[Page images and extracted text]
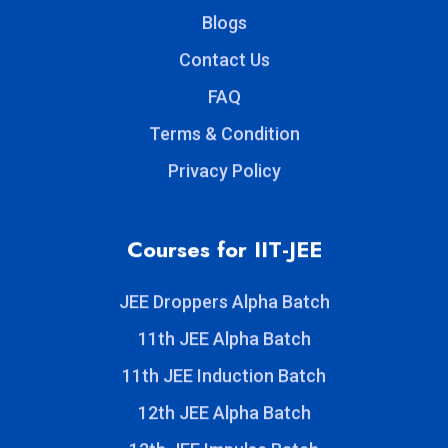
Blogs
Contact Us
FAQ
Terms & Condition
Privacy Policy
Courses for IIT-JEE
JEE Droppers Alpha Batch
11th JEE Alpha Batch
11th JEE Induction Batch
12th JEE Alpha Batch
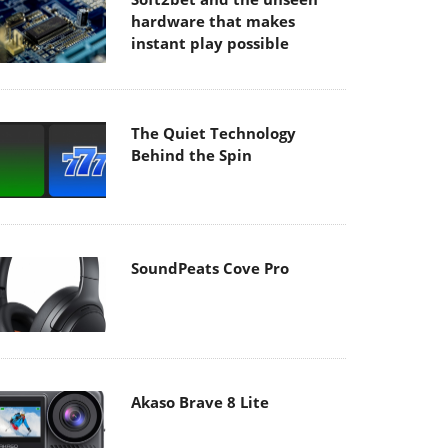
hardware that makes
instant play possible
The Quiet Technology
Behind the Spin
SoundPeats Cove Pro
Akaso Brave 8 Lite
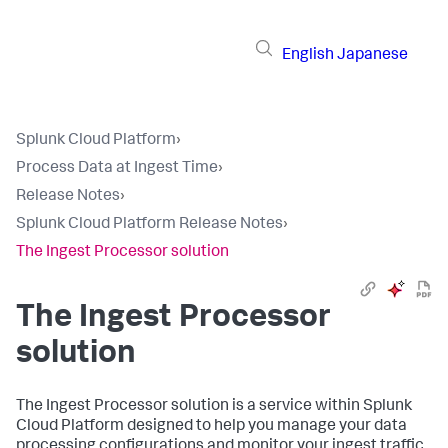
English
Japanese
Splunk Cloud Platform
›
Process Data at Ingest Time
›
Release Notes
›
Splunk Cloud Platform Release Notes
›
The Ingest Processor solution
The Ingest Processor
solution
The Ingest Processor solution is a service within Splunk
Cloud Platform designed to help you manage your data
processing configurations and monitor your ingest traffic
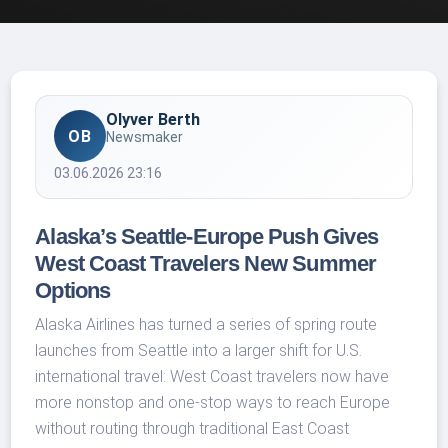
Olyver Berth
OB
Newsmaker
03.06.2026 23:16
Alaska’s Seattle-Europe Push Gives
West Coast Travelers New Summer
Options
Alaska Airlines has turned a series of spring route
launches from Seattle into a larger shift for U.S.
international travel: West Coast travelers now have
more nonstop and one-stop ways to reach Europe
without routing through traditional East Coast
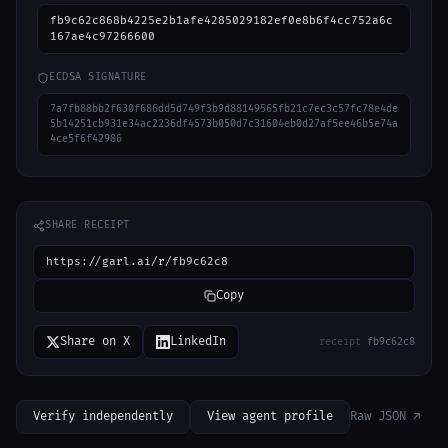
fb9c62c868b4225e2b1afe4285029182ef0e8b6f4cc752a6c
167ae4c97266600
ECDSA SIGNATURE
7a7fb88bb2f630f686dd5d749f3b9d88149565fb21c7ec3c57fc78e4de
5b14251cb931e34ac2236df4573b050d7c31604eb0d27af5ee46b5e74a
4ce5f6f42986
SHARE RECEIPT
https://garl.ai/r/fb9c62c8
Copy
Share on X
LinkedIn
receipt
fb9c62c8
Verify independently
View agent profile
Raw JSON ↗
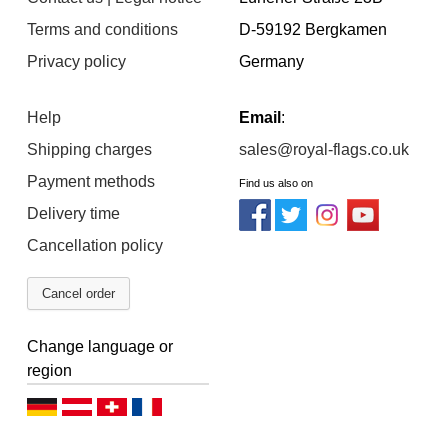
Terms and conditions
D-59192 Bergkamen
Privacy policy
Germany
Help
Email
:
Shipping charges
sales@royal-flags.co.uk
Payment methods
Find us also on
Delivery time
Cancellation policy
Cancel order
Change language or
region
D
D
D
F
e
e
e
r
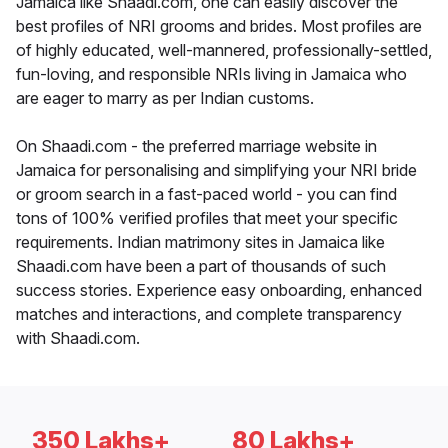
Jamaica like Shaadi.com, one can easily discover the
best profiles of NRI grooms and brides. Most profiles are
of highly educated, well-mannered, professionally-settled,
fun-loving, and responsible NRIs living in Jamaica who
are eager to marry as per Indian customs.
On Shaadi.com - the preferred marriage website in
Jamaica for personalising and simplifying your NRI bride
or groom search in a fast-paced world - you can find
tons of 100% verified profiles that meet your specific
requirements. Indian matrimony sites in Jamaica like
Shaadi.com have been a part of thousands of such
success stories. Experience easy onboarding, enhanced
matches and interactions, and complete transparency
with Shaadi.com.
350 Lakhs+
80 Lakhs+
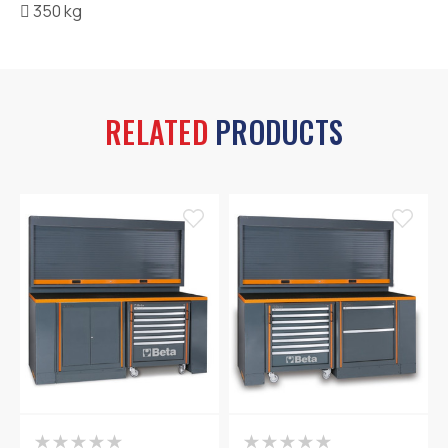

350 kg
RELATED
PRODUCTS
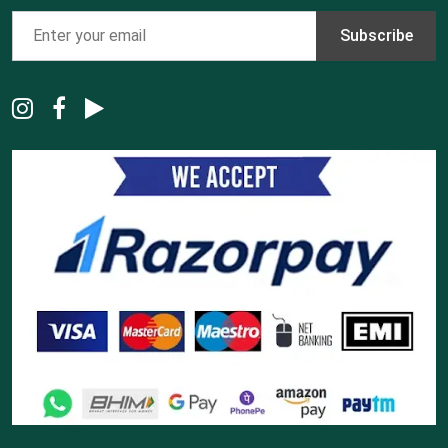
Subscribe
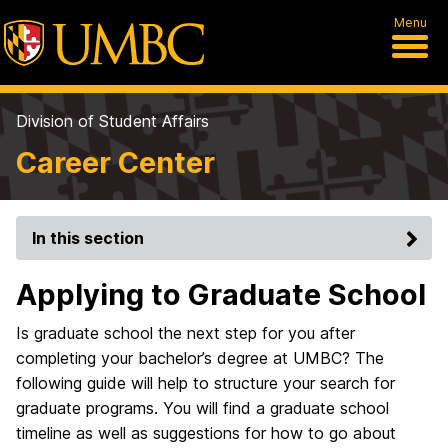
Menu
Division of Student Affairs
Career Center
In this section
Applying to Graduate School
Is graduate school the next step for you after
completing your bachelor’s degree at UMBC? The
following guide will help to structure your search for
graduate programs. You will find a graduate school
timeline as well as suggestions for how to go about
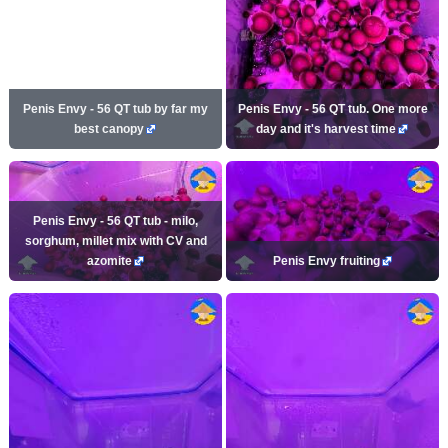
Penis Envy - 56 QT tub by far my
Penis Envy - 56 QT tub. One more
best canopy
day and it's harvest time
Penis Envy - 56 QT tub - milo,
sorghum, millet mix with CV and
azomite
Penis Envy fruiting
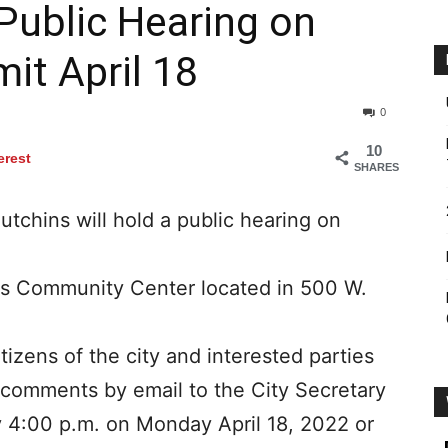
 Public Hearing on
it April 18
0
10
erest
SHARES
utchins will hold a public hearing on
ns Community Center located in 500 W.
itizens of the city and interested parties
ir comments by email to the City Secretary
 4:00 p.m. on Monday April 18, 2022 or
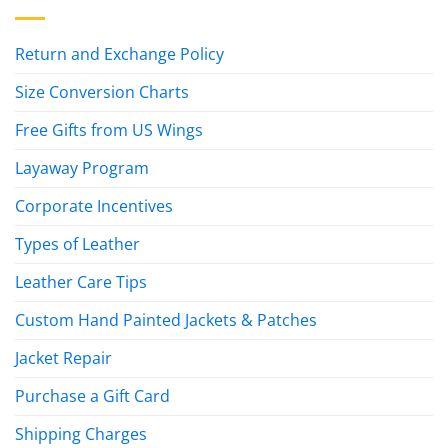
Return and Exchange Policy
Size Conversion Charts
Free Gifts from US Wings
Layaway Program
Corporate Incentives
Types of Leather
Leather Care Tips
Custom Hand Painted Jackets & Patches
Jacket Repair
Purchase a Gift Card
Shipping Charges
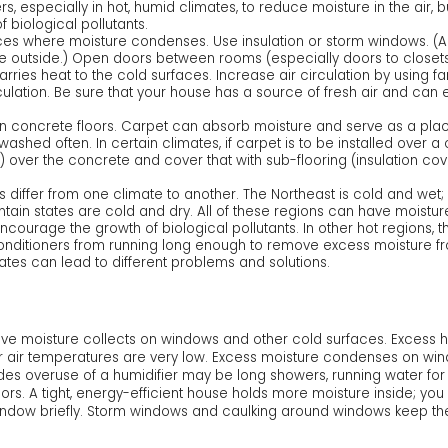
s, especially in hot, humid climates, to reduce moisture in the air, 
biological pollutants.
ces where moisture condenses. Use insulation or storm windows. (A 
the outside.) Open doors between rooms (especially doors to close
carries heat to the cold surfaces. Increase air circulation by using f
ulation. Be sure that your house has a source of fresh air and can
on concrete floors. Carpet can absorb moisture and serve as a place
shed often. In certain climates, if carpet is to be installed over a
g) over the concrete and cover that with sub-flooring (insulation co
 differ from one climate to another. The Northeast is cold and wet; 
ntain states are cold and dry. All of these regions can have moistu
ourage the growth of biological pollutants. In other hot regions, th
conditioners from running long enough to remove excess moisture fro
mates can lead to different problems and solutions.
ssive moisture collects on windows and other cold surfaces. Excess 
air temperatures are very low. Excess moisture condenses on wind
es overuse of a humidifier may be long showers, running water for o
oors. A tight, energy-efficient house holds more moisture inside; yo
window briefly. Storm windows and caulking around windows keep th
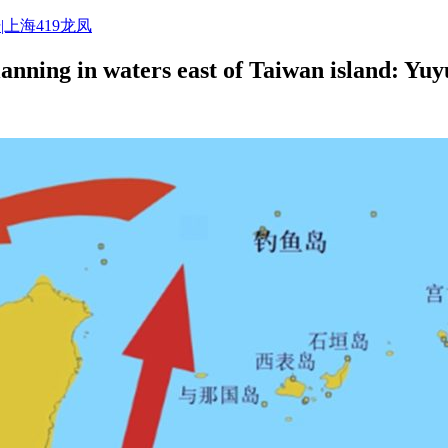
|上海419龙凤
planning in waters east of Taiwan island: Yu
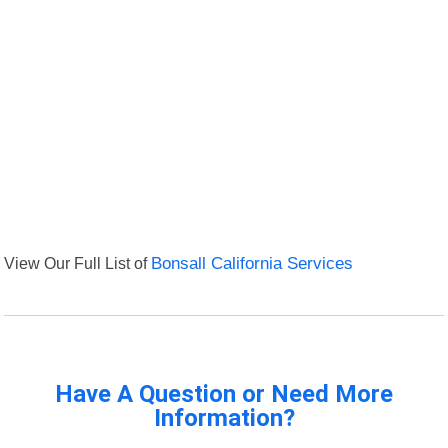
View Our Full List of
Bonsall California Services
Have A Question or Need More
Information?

About this exercise | Reproduce every line of extracted text from the material above verbatim, without the page images.

Finished exercise |
Blogs
Contact Us
FAQ
Terms & Condition
Privacy Policy
Courses for IIT-JEE
JEE Droppers Alpha Batch
11th JEE Alpha Batch
11th JEE Induction Batch
12th JEE Alpha Batch
hardware that makes
instant play possible
The Quiet Technology
Behind the Spin
SoundPeats Cove Pro
Akaso Brave 8 Lite
English
Japanese
Splunk Cloud Platform
›
Process Data at Ingest Time
›
Release Notes
›
Splunk Cloud Platform Release Notes
›
The Ingest Processor solution
The Ingest Processor
solution
The Ingest Processor solution is a service within Splunk
Cloud Platform designed to help you manage your data
processing configurations and monitor your ingest traffic
Olyver Berth
OB
Newsmaker
03.06.2026 23:16
Alaska’s Seattle-Europe Push Gives
West Coast Travelers New Summer
Options
Alaska Airlines has turned a series of spring route
launches from Seattle into a larger shift for U.S.
international travel: West Coast travelers now have
more nonstop and one-stop ways to reach Europe
without routing through traditional East Coast
fb9c62c868b4225e2b1afe4285029182ef0e8b6f4cc752a6c
167ae4c97266600
ECDSA SIGNATURE
7a7fb88bb2f630f686dd5d749f3b9d88149565fb21c7ec3c57fc78e4de
5b14251cb931e34ac2236df4573b050d7c31604eb0d27af5ee46b5e74a
4ce5f6f42986
SHARE RECEIPT
https://garl.ai/r/fb9c62c8
Copy
Share on X
LinkedIn
receipt
fb9c62c8
Verify independently
View agent profile
Raw JSON ↗
Terms and conditions
D-59192 Bergkamen
Privacy policy
Germany
Help
Email
:
Shipping charges
sales@royal-flags.co.uk
Payment methods
Find us also on
Delivery time
Cancellation policy
Cancel order
Change language or
region
D
D
D
F
e
e
e
r
Jamaica like Shaadi.com, one can easily discover the
best profiles of NRI grooms and brides. Most profiles are
of highly educated, well-mannered, professionally-settled,
fun-loving, and responsible NRIs living in Jamaica who
are eager to marry as per Indian customs.
On Shaadi.com - the preferred marriage website in
Jamaica for personalising and simplifying your NRI bride
or groom search in a fast-paced world - you can find
tons of 100% verified profiles that meet your specific
requirements. Indian matrimony sites in Jamaica like
Shaadi.com have been a part of thousands of such
success stories. Experience easy onboarding, enhanced
matches and interactions, and complete transparency
with Shaadi.com.
350 Lakhs+
80 Lakhs+

350 kg
RELATED
PRODUCTS
Subscribe
Menu
Division of Student Affairs
Career Center
In this section
Applying to Graduate School
Is graduate school the next step for you after
completing your bachelor’s degree at UMBC? The
following guide will help to structure your search for
graduate programs. You will find a graduate school
timeline as well as suggestions for how to go about
Penis Envy - 56 QT tub by far my
Penis Envy - 56 QT tub. One more
best canopy
day and it's harvest time
Penis Envy - 56 QT tub - milo,
sorghum, millet mix with CV and
azomite
Penis Envy fruiting
 Public Hearing on
it April 18
0
10
erest
SHARES
utchins will hold a public hearing on
ns Community Center located in 500 W.
itizens of the city and interested parties
ir comments by email to the City Secretary
 4:00 p.m. on Monday April 18, 2022 or
Return and Exchange Policy
Size Conversion Charts
Free Gifts from US Wings
Layaway Program
Corporate Incentives
Types of Leather
Leather Care Tips
Custom Hand Painted Jackets & Patches
Jacket Repair
Purchase a Gift Card
Shipping Charges
s, especially in hot, humid climates, to reduce moisture in the air, 
biological pollutants.
ces where moisture condenses. Use insulation or storm windows. (A 
the outside.) Open doors between rooms (especially doors to close
carries heat to the cold surfaces. Increase air circulation by using f
ulation. Be sure that your house has a source of fresh air and can
on concrete floors. Carpet can absorb moisture and serve as a place
shed often. In certain climates, if carpet is to be installed over a
g) over the concrete and cover that with sub-flooring (insulation co
 differ from one climate to another. The Northeast is cold and wet; 
ntain states are cold and dry. All of these regions can have moistu
ourage the growth of biological pollutants. In other hot regions, th
conditioners from running long enough to remove excess moisture fro
mates can lead to different problems and solutions.
ssive moisture collects on windows and other cold surfaces. Excess 
air temperatures are very low. Excess moisture condenses on wind
es overuse of a humidifier may be long showers, running water for o
oors. A tight, energy-efficient house holds more moisture inside; yo
window briefly. Storm windows and caulking around windows keep th
|上海419龙凤
planning in waters east of Taiwan island: Yu
View Our Full List of
Bonsall California Services
Have A Question or Need More
Information?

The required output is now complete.